The now 22-year-old graduated from East Tennessee State University in May 2021 with a degree in nursing during a global pandemic.
"It's just really cool to kind of get to prove people wrong and to come back to the place where these people saved me," Fritz said.
While it's always been her dream to help kids here, she didn't expect it to happen so quickly. She got the call right out of college.
"When I got the interview I was over the moon, and then when I found out I got the job, I remember I called my mom, she was so excited and I was just like, 'there's no way this is real,'" Fritz said.
While it's hard to see kids fighting like she did, she's able to offer hope through her past struggle.

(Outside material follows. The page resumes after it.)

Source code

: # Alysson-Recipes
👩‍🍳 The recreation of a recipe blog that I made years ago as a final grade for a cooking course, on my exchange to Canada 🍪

"For a long time, especially growing up, I didn't know, 'Why me?' Like why did I have to go through that," Fritz questioned. "Why did other kids not? But looking back now I wouldn't change a single thing because it did make me who I am today and it made me a fighter."
She wants to keep the circle going too.
"It's just amazing to get to watch these kids because even though I was one of them, they still amaze me and it's just incredible what these kids can do," Fritz said.
Through her adversity, she's changing lives, one patient at a time.
Fritz is originally from Jefferson County, Tennessee.